Innovation is in their nature from faculty to students; they showcased this in 1970 with the development of a new curriculum plan now known as the Brown curriculum. Attending Brown University will give you a well-rounded education allowing many students to succeed on a global level. At Brown, students are required to take ownership of their own academic career; this was done by eliminating the set core requirements for all Brown students. They are now able to design a curriculum plan that is specific to their goals and aspirations.

There are more than forty academic departments that offer about two thousand courses each year, making concentration requirements easy fit in the various student designed academic plans. Brown has an extensive library system that greatly improves the success of their students. With a multitude of services and programs designed for student success from public service to career development, Brown is dedicated to giving their students a plethora of resources to help them prosper. At Brown university global learning is a top priority, and this is shown thorough study abroad programs as well as international collaborations.

Brown University is dedicated to giving their students a comfortable and close-knit campus life. All student residence halls are surrounded by plush grassy scenery and well-designed courtyards. There are many different housing options for upperclassmen; they can even choose to house by themselves or with friends in a suite or apartment. First year students are required to room with one other person chosen at random in small fifty to sixty person housing units. Brown also gives their students choices such as housing in single-sex and quiet units as well as houses geared towards specific interests, like technology or art.

The town of Providence is a main part of campus life at Brown; rich with historic homes and buildings, it is a visually stunning place to take in when enjoying a long walk or bike ride. Filled with culture, there are many galleries, top notch restaurants, shops, and entertainment for students to enjoy. On campus there are two main dining halls, many snack carts, and almost a dozen eateries. The social life Brown offers is immense, with a large variety of student organizations, events, activities, performances, exhibitions, and so on. On this campus every day is unique, giving students a chance to experience something new that ignites their passions.

The athletics at Brown University are spectacular; approximately nine hundred students participate in thirty-seven sports teams. Unlike many other universities, women’s athletics are vast at Brown, with them making up twenty of the varsity sports teams. They’re ranked number one in the nation for their collegiate athletic program for women and fourth in the nation as a whole. Aside from varsity sports there are over fifteen intramural teams to participate in as well as a state-of-the-art fitness center that offers courses in everything from martial arts to yoga. Brown is committed to giving their students the equipment to live happy, healthy, and productive lives.

(Saved entries)
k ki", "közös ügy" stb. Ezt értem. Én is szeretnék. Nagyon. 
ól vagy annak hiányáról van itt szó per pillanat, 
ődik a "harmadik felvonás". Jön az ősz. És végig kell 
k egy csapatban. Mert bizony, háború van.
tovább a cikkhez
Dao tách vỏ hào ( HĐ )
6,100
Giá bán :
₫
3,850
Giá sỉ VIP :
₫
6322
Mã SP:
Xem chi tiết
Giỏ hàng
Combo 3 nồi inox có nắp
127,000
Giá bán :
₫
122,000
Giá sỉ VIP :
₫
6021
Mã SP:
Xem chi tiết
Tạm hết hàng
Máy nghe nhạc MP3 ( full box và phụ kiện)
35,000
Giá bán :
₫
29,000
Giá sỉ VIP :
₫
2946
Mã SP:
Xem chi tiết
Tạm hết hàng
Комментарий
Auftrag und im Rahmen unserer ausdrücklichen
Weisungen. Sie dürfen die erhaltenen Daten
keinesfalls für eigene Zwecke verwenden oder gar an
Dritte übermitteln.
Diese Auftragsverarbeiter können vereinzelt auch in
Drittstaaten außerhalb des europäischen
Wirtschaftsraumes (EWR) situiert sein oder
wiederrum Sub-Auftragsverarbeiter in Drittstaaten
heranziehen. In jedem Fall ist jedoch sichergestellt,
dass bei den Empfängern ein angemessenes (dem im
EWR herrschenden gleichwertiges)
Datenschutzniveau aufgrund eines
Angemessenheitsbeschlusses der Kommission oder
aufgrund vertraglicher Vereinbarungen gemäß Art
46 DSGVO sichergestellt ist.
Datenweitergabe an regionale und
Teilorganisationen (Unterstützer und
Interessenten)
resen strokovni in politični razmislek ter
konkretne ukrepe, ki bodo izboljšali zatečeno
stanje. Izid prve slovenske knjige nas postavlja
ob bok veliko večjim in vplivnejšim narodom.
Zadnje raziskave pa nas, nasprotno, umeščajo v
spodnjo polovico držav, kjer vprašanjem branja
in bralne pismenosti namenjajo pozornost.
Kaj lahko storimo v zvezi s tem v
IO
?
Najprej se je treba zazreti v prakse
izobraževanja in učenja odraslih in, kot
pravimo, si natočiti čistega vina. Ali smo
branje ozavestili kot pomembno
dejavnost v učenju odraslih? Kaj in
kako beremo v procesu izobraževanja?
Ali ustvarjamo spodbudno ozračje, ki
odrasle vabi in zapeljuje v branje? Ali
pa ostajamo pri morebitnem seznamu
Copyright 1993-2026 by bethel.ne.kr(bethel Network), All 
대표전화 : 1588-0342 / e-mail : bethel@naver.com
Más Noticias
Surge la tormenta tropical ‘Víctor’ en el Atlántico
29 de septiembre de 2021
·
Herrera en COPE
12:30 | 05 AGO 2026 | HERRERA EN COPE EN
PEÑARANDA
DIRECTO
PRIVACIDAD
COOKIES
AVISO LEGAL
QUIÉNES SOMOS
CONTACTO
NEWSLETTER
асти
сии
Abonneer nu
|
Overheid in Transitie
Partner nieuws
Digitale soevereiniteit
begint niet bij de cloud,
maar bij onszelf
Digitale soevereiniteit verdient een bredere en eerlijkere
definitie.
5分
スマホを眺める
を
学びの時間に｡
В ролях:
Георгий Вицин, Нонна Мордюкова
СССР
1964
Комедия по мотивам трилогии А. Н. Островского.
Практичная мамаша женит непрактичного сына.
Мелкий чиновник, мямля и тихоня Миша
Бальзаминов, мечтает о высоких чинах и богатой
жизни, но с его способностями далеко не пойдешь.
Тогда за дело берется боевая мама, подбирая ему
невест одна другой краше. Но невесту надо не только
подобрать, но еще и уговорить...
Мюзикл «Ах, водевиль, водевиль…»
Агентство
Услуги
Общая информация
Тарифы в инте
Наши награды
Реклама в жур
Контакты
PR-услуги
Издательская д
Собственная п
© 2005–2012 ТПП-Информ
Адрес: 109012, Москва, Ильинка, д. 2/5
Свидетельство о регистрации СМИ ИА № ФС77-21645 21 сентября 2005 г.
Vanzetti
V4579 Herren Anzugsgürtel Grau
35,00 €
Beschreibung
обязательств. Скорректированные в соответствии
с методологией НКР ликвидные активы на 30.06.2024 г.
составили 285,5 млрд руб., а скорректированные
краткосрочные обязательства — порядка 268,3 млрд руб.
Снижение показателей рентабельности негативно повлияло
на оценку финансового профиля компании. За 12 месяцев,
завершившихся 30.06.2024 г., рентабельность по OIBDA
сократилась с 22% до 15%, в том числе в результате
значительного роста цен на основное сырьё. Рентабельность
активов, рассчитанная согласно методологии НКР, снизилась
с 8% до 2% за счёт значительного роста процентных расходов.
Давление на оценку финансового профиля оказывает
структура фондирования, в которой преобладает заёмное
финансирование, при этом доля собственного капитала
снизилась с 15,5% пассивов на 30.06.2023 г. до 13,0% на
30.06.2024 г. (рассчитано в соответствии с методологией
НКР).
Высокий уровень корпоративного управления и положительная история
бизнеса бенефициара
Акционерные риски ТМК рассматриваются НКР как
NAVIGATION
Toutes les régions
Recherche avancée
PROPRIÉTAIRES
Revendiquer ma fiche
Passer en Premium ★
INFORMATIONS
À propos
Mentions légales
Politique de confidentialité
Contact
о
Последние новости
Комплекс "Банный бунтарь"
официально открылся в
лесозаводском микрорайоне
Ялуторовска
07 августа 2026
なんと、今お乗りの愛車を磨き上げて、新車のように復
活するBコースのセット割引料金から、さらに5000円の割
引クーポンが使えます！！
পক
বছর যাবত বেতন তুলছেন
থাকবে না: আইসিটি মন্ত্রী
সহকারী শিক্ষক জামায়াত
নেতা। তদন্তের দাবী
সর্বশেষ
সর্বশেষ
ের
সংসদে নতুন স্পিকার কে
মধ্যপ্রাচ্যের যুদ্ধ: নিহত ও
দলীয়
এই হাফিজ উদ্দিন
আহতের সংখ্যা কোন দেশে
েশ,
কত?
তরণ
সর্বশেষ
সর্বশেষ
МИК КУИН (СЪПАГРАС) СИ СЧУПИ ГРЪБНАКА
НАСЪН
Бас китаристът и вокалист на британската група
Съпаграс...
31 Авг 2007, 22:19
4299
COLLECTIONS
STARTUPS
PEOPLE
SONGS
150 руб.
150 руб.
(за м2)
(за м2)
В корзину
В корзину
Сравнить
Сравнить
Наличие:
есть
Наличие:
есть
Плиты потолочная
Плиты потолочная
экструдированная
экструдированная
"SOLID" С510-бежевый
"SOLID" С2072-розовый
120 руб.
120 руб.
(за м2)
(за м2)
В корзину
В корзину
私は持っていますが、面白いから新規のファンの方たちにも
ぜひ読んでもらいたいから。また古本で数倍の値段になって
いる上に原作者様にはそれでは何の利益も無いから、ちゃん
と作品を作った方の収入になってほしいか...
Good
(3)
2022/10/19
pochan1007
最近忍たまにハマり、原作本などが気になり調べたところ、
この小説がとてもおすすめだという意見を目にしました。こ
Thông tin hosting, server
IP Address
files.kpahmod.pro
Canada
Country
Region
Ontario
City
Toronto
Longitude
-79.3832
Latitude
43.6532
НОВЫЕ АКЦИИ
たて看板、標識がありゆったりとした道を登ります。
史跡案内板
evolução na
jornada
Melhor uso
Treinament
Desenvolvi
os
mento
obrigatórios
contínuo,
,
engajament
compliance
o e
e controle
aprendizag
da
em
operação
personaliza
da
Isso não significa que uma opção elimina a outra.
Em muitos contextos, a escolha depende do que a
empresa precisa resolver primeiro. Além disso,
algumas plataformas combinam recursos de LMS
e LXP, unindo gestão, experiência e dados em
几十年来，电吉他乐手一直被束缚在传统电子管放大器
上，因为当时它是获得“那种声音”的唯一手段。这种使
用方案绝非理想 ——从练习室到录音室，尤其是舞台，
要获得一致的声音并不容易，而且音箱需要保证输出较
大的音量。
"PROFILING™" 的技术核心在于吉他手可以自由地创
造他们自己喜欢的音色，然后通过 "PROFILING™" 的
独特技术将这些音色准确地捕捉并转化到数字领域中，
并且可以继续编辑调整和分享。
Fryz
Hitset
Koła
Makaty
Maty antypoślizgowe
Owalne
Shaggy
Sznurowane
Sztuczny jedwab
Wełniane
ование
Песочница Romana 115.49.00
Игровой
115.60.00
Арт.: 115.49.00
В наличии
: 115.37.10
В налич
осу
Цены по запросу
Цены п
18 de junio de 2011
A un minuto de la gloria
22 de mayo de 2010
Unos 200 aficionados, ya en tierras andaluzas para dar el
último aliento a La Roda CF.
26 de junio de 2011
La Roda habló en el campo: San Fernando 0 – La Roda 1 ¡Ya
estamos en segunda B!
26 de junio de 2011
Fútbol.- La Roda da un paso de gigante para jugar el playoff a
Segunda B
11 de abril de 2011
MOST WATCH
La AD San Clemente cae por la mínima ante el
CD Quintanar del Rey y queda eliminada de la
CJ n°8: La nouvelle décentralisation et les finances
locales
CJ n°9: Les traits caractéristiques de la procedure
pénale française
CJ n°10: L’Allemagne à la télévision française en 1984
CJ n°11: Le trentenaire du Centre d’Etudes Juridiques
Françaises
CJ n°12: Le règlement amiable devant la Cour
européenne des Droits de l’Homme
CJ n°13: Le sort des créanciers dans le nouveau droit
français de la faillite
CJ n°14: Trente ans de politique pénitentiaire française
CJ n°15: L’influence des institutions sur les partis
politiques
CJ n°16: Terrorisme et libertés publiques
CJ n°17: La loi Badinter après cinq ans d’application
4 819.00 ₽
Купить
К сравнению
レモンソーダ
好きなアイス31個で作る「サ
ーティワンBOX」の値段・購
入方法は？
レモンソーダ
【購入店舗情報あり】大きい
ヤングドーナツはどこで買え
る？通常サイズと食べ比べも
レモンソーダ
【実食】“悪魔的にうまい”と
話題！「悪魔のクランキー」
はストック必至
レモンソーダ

[EXERCISE 1]: Repeat the part of the Brown University passage starting with "Innovation is in" and going on through "goals and aspirations.".
[EXERCISE 2]: Tally the lines of the saved entries that contain the string "Drittstaaten", counting case as significant, and reply with the number alone.
The passage about Brown University has no connection to the saved entries.

[EXERCISE RESPONSE 1]:
Innovation is in their nature from faculty to students; they showcased this in 1970 with the development of a new curriculum plan now known as the Brown curriculum. Attending Brown University will give you a well-rounded education allowing many students to succeed on a global level. At Brown, students are required to take ownership of their own academic career; this was done by eliminating the set core requirements for all Brown students. They are now able to design a curriculum plan that is specific to their goals and aspirations.

[EXERCISE RESPONSE 2]: 2